Etos Kerja Jepang Harus Dibawa Pulang
Di sisi lain, Iqbal meminta peserta tidak hanya membawa pulang penghasilan. Mereka juga harus membawa budaya kerja dan kedisiplinan yang mereka pelajari selama berada di Jepang.
Menurutnya, Jepang memiliki etos kerja tinggi dan budaya disiplin yang kuat. Karena itu, peserta perlu menerapkan nilai itu setelah kembali ke daerah.
Selanjutnya, mereka dapat menularkan kedisiplinan, kesopanan, dan semangat kerja kepada keluarga serta masyarakat sekitar.
“Makin banyak orang yang mencintai disiplinan, makin banyak orang yang menghormati disiplinan, maka disiplinan itu nanti menjadi mainstream,” ujarnya.
Peserta Jalani Evaluasi Bahasa dan Fisik
Kepala Dinas Tenaga Kerja dan Transmigrasi NTB Aidy Furqan mengatakan pelatihan tahap pertama membekali peserta dengan kemampuan dasar bahasa Jepang.
Selain itu, peserta mempelajari budaya, etika kerja, dan jenis pekerjaan di Jepang. Pelatihan juga memperkuat kondisi fisik, kompetensi, mental, disiplin, serta etos kerja.
Aidy menjelaskan panitia akan menjalankan evaluasi bahasa serta dua tahap evaluasi fisik dan kompetensi.
Karena itu, ia meminta seluruh peserta mengerahkan kemampuan terbaik selama pelatihan.

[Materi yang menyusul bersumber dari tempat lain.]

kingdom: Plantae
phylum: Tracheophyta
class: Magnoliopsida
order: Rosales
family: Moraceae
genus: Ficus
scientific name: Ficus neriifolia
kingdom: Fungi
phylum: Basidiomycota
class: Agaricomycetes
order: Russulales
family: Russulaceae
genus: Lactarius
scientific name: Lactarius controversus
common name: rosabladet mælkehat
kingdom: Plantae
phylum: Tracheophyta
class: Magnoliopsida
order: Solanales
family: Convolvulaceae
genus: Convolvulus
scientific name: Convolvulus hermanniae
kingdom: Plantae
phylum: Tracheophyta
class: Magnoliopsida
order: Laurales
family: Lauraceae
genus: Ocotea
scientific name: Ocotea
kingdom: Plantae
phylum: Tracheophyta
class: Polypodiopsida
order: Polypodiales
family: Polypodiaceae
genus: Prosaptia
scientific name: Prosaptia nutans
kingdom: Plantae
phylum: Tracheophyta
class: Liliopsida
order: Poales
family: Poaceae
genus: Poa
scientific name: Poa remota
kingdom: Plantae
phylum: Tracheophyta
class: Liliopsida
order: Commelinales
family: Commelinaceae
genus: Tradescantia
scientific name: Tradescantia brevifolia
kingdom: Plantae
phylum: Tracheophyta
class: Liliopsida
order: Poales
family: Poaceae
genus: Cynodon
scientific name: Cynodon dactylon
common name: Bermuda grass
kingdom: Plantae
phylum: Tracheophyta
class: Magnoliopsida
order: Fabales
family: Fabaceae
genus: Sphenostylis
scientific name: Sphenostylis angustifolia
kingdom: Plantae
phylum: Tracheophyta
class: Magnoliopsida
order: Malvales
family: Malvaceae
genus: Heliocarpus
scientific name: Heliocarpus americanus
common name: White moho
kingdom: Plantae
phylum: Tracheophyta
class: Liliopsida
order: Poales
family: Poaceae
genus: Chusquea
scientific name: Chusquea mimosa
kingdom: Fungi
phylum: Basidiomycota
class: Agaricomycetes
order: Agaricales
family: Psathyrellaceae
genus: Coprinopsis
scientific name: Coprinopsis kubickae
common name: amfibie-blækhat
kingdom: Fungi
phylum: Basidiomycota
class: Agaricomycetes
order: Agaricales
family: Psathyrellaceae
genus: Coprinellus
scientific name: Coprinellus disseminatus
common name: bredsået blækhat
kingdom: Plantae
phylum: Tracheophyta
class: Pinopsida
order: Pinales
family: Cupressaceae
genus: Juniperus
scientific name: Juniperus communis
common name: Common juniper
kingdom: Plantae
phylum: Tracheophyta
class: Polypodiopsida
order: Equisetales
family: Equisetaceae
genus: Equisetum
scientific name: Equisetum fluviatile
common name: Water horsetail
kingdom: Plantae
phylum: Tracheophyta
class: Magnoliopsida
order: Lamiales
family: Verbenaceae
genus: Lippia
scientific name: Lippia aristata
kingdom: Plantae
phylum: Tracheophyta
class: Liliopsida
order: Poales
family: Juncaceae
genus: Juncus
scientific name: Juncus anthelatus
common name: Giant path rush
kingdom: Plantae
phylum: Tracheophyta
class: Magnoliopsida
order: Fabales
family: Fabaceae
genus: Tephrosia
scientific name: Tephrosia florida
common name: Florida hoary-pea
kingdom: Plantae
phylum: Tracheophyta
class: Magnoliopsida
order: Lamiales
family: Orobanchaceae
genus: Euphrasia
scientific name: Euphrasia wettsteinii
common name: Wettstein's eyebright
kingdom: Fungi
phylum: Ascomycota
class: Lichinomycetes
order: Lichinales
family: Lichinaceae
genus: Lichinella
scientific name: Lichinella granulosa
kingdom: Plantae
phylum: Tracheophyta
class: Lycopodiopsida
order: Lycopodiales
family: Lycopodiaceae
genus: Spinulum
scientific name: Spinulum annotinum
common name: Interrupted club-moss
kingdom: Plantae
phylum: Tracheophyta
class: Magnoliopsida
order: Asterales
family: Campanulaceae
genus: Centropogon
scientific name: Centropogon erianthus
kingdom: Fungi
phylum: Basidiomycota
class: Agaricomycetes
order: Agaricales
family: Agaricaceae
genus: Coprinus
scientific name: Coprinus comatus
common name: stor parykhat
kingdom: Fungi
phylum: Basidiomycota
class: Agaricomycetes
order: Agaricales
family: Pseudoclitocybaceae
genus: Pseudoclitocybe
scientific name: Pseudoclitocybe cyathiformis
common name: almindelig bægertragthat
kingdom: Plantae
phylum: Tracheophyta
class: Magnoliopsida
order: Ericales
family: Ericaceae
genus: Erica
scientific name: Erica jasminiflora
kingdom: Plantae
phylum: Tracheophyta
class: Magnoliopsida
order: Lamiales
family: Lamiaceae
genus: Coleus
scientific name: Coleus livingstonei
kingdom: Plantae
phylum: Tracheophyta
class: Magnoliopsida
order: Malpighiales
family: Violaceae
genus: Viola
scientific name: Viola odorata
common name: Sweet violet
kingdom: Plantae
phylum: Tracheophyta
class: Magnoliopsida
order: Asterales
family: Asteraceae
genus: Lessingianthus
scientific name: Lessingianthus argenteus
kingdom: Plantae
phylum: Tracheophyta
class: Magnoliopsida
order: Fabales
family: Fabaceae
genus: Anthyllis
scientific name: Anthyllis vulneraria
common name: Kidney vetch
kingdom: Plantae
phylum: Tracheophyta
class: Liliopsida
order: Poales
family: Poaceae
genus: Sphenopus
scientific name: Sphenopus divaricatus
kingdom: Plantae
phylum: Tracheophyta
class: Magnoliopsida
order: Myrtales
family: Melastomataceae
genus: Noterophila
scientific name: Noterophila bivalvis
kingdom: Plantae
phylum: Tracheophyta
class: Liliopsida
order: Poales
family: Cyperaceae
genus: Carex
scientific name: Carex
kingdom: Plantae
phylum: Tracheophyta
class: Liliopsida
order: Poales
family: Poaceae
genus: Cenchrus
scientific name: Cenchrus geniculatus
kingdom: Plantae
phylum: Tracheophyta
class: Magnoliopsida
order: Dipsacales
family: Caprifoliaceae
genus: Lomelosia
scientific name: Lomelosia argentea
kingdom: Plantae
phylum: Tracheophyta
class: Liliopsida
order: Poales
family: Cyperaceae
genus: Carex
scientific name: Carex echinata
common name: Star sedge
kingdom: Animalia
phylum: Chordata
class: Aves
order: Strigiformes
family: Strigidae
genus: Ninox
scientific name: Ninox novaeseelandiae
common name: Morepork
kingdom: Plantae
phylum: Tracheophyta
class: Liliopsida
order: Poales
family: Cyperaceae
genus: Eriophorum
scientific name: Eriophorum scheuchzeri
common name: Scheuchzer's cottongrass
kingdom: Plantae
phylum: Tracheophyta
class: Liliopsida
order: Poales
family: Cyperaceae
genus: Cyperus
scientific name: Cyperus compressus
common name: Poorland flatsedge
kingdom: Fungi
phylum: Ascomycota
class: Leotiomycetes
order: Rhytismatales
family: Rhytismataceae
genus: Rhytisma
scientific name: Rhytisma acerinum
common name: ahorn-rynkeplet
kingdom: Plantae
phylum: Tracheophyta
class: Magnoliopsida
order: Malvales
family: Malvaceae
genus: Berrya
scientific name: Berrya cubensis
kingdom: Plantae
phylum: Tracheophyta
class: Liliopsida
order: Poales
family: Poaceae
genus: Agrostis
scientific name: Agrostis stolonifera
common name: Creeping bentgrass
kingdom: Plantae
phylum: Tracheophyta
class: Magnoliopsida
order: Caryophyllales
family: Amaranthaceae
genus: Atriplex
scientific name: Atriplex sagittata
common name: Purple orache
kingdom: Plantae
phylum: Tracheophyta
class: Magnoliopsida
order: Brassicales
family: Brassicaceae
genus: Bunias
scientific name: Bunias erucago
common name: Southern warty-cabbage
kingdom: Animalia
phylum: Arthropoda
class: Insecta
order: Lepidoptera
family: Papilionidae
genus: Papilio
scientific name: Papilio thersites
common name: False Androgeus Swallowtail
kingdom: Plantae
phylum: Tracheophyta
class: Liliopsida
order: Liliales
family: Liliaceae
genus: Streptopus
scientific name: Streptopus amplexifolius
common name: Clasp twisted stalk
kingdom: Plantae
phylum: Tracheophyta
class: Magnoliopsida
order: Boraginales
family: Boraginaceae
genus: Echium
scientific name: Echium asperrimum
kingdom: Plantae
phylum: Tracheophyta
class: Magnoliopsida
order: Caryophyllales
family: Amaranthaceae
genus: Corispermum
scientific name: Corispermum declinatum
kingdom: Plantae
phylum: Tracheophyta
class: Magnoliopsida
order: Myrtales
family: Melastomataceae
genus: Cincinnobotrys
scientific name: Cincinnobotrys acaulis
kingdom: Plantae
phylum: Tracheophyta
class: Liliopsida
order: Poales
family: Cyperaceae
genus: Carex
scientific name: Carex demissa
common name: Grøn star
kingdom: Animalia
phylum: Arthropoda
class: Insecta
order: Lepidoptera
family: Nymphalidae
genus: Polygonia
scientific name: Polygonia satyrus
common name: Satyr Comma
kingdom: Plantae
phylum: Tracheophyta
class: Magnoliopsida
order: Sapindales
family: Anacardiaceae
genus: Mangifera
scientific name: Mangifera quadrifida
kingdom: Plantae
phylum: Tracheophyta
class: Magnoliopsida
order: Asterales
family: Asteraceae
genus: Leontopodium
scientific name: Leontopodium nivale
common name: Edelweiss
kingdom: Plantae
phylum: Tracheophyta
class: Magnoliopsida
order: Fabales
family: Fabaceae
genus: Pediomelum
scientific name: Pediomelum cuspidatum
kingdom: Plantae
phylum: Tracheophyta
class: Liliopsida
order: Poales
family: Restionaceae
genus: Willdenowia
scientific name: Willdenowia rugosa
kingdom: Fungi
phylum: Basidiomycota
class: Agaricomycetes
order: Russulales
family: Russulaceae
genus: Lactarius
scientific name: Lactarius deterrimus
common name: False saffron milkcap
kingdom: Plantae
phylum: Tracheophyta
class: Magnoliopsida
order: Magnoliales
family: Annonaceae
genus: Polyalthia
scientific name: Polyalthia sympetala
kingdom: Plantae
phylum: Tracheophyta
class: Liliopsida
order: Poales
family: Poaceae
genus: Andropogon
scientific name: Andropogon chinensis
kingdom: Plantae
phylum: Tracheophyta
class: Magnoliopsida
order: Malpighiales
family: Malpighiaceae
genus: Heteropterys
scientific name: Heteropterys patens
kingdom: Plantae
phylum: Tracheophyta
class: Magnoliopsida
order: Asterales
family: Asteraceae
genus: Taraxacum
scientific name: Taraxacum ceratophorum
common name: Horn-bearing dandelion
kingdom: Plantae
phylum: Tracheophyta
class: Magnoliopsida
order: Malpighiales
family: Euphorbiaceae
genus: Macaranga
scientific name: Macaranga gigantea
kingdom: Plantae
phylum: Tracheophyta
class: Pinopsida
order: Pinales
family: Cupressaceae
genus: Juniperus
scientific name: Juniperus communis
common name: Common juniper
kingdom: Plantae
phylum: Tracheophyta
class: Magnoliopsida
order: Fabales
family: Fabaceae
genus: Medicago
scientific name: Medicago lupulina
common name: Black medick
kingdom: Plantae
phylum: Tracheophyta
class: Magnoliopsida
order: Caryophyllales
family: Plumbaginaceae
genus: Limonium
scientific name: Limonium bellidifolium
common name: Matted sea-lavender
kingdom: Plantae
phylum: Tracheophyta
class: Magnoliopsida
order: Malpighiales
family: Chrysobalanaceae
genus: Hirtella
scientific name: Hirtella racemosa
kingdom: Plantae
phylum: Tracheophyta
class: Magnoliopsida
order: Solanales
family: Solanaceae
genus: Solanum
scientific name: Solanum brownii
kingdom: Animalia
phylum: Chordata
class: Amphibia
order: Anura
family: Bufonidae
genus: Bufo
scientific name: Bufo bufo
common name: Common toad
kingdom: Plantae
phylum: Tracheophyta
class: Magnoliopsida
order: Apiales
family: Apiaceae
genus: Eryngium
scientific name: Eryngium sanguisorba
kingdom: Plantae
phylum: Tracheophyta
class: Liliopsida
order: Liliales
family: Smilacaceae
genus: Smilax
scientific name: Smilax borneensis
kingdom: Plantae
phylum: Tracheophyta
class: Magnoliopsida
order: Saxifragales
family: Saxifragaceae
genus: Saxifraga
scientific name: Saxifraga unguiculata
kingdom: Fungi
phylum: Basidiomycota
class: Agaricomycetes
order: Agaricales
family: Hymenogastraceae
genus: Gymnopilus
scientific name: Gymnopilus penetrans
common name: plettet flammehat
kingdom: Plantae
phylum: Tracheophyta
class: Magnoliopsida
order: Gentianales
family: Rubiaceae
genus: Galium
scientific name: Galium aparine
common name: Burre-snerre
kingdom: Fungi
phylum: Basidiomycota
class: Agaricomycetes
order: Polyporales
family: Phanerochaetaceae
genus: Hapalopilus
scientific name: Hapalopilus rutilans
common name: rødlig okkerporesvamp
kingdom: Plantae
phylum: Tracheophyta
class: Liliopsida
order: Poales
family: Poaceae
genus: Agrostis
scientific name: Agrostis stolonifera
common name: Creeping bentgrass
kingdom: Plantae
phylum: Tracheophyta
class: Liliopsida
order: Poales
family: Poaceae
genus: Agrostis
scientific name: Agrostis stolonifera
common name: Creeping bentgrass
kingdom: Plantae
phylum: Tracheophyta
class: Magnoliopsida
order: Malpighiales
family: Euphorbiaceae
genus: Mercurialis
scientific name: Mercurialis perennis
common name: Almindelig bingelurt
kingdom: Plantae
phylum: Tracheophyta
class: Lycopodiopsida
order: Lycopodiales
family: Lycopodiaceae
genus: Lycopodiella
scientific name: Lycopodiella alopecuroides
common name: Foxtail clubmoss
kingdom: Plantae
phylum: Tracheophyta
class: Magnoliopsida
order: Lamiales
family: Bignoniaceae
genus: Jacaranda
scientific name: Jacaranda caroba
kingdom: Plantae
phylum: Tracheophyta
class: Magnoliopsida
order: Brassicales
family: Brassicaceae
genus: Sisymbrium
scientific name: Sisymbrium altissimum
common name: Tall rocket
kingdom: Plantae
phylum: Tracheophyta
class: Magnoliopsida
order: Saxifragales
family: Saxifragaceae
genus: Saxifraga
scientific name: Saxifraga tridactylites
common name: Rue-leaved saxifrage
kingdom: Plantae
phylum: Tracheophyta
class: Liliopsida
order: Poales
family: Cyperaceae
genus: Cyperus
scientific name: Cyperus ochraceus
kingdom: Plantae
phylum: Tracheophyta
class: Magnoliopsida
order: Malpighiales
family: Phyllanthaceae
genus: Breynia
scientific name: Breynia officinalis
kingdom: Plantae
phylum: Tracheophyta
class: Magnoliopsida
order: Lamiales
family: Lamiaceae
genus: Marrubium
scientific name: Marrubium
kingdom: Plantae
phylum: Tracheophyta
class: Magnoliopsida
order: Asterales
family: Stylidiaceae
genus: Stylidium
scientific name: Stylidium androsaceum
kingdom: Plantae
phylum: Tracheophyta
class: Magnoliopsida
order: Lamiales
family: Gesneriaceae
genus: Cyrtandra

“Para peserta pemagangan Jepang kali ini, kami harapkan untuk maksimal memberikan kemampuan dan potensinya supaya tidak tereliminasi,” harapnya.
Peserta Lulus Berangkat Akhir 2026
Peserta yang lolos hingga pelatihan nasional tahap kedua akan berangkat ke Jepang pada akhir 2026 atau paling lambat awal 2027.
Mereka akan mengikuti program pemagangan selama tiga tahun. Namun, peserta dengan kemampuan luar biasa berpeluang memperoleh tambahan masa magang hingga dua tahun.
Dengan demikian, peserta terbaik dapat menjalani program pemagangan selama lima tahun.
Aidy berharap peserta menjaga nama baik NTB selama berada di Jepang. Selain menjadi tenaga kerja, mereka juga membawa identitas daerah dalam lingkungan internasional.
“Mereka kita harapkan menjadi bagian duta kita untuk Nusa Tenggara Barat untuk mewujudkan dan menyuarakan visi Nusa Tenggara Barat yang makmur mendunia,” ungkap Aidy.